++++ Document segment
How to keep your data safe when travelling
Getting on a plane? Turn on 2FA and consider picking up a Chromebook
You wouldn't get on a plane without your smartphone and laptop but that's increasingly worrisome for data protection.
Increased restrictions at US borders has seen authorities asking for access to social media and apps, while the so-called "laptop ban" means travellers coming from or via specific countries to the US or UK are being forced to check larger devices rather than bring them in the cabin.
To be fair to the current American administration searches of electronic devices at the border were climbing well before the 2017 inauguration. According to campaign group the Electronic Frontier Foundation (EFF), searches lept from 4,764 in 2015 to 23,877 in 2016, and we can safely predict that number will climb further this year.
That's a problem because while the US does limit the ability of the government to demand access to your devices, the EFF notes that the rules are weaker at the border. "As a matter of practice, border agents may take a broad view of what they are permitted to do," the EFF's report into border privacy says. That can include looking at the data stored on your phone or laptop, or using them to access information saved in the cloud or to read your emails, access your social media, or see what you've bought online.
Of course, the US isn't the only country that may attempt to hoover up your data or fiddle with your hardware and you need to worry about hackers as well as border controls. The protections outlined here are key to anyone travelling with sensitive information be that business or personal and to anyone flying to and from countries with in-cabin laptop bans.
Start with the basics: don't leave home without a password on each device and your data backed up, and hold separate a copy of your emergency contacts, as well as how to access your corporate VPN or get fresh login credentials, in case your laptop goes missing or is damaged in the hold.
++++++++
++++ Data supplied
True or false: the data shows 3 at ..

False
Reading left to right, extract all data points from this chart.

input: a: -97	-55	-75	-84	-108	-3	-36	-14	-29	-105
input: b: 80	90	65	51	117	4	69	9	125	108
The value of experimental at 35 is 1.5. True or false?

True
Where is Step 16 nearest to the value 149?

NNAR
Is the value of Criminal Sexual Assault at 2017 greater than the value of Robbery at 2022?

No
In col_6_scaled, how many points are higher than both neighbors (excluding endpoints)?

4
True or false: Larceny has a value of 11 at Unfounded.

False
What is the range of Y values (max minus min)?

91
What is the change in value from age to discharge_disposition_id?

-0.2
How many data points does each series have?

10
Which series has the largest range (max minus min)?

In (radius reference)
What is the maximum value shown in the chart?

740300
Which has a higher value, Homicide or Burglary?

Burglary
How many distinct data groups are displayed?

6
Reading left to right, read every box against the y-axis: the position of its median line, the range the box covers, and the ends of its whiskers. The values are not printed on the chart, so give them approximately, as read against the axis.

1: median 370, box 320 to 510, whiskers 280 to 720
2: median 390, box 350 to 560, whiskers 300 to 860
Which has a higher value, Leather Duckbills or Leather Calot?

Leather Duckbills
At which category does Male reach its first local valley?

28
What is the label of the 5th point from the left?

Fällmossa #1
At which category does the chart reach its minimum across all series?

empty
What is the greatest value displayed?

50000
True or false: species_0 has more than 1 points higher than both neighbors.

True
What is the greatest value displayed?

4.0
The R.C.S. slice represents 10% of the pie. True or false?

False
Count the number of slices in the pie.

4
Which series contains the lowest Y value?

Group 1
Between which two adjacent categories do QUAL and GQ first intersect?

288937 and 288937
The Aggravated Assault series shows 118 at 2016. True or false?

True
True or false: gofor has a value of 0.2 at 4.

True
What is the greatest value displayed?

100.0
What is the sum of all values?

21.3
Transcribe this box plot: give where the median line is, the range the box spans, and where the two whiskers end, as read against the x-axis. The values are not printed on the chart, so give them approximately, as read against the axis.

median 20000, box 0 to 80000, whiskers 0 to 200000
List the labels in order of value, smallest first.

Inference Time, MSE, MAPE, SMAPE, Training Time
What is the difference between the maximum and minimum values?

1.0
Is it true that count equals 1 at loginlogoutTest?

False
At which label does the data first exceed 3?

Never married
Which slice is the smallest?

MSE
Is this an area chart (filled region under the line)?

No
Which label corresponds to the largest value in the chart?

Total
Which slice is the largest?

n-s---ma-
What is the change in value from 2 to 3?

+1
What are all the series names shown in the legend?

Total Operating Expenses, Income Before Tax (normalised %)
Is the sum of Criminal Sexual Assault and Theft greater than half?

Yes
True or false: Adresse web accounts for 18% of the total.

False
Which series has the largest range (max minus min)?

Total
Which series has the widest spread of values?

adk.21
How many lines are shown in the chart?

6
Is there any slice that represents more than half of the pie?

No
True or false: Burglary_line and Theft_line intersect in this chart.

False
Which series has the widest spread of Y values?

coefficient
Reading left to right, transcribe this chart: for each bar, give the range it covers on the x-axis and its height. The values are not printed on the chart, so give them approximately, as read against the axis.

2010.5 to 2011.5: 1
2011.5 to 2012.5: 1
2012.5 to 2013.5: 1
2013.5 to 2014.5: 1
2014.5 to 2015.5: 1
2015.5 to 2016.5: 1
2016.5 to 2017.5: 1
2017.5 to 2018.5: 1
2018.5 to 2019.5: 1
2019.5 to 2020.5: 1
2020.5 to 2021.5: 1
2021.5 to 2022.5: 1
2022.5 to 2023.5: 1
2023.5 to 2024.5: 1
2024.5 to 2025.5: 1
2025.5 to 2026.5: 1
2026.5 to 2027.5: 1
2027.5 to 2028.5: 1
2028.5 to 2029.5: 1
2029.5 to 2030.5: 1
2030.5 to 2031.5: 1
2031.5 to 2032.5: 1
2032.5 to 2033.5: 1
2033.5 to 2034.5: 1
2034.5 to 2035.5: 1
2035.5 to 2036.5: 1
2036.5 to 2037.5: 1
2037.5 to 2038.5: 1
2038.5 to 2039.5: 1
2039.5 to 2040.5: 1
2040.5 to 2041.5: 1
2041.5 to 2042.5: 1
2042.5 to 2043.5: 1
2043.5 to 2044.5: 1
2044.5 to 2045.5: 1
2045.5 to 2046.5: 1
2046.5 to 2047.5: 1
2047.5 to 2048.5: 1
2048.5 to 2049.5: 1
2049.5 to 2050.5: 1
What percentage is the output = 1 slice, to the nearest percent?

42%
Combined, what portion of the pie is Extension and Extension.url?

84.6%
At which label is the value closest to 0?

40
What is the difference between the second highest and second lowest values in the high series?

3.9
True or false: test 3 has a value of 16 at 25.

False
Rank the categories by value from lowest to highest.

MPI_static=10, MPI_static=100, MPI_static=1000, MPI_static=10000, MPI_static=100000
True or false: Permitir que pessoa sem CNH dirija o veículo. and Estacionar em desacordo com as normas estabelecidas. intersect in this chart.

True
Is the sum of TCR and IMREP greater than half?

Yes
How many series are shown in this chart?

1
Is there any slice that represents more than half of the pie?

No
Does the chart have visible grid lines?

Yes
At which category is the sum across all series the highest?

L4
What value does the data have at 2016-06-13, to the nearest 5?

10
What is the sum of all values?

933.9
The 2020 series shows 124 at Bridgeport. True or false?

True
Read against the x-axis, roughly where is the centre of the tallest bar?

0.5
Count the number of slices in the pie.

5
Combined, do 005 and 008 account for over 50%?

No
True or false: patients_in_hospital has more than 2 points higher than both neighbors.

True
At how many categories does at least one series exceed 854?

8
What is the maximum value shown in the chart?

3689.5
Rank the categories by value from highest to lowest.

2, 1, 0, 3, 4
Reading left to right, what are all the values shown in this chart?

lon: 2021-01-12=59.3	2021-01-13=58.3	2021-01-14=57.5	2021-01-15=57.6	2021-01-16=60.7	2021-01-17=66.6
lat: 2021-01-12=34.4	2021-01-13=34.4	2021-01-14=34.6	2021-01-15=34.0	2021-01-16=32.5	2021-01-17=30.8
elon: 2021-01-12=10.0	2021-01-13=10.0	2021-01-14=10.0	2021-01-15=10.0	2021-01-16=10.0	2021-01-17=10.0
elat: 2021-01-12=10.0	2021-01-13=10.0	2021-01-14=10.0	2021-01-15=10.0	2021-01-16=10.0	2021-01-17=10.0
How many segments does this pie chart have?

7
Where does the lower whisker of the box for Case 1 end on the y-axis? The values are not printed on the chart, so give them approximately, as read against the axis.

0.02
++++++++
Continue the article above on keeping your data safe while traveling, starting after its final sentence.

What you need to do beyond that depends on your individual threat model so take the time to consider what data you need to protect, who might target you, and how they might do it. And start this work before you travel, adding "data privacy" to your packing list.
Lock it down
You should already have a long password on your device, and if you normally use a fingerprint to open your phone, flip to PIN instead. Before going through border control, turn your phone off, advises Mozilla spokesperson Daniel Kessler, in a blog post. "If you turn off your device, you'll be required to enter a password to open the device when you turn it back on assuming you set one up," he notes. "This is true even if you turned on the fingerprint functionality."
Also consider encryption. If someone gets their grubby hands on your hard drive, they can still access your data; plus, the EFF notes that American authorities have "staff with training and access" to tools to "easily bypass" passwords to access encrypted hard drive content.
"Fortunately, modern phone, tablet, and computer systems usually come with comparatively easy-to-use 'full-disk' storage encryption features that can encrypt the full contents of the device with a password that will be required when the device is first powered on," the EFF report notes. "Using these tools is the most fundamental security precaution for travelers who have sensitive information on their devices and are concerned about losing control of them not just at a border crossing, but at any point during a trip."